▶ _Aim of the exercise_: Find each line in the records below that contains the string "Guitar", and copy those lines.

▶ _Records_:
※

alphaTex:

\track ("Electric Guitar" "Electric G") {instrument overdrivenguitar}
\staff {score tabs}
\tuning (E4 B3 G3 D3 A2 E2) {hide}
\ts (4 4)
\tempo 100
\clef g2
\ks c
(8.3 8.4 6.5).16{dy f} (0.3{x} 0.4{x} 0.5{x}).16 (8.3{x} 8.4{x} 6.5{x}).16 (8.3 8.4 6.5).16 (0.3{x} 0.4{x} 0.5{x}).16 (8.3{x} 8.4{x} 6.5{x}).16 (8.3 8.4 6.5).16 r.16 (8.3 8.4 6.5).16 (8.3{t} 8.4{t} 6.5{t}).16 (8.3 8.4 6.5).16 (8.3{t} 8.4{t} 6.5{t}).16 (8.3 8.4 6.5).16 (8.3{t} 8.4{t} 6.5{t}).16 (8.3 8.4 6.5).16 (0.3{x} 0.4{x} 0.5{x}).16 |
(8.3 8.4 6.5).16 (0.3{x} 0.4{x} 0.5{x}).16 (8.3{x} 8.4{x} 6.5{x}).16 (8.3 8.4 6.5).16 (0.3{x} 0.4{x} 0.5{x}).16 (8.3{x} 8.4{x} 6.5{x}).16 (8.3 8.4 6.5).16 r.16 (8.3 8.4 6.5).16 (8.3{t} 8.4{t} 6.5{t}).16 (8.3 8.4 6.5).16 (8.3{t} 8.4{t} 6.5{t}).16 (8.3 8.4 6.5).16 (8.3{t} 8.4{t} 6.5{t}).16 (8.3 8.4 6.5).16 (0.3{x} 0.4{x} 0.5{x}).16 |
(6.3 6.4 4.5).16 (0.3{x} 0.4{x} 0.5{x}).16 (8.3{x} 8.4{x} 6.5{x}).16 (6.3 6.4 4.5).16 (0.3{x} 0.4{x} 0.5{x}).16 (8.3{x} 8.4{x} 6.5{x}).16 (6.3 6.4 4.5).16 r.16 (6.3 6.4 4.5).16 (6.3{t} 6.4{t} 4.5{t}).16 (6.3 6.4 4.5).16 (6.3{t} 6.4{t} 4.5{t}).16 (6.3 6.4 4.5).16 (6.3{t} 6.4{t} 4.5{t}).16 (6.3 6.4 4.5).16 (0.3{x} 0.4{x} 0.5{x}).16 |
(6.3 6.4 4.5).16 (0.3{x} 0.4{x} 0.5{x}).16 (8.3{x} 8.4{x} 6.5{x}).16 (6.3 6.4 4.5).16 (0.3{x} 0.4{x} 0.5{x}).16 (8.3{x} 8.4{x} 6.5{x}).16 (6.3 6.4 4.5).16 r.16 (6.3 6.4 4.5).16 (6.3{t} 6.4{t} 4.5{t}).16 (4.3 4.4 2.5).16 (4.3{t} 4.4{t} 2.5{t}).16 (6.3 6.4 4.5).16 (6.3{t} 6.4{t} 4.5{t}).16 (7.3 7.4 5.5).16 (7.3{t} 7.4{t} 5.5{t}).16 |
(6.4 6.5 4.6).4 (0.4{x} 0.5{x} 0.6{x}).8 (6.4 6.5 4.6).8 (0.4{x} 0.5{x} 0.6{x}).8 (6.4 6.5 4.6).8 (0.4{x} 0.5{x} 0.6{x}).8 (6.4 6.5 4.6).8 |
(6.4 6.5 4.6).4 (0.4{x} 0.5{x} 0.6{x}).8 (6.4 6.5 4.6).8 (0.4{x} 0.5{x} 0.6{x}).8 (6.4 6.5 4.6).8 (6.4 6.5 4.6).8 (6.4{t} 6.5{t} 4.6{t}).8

※

▶ _Answer to this problem_:
\track ("Electric Guitar" "Electric G") {instrument overdrivenguitar}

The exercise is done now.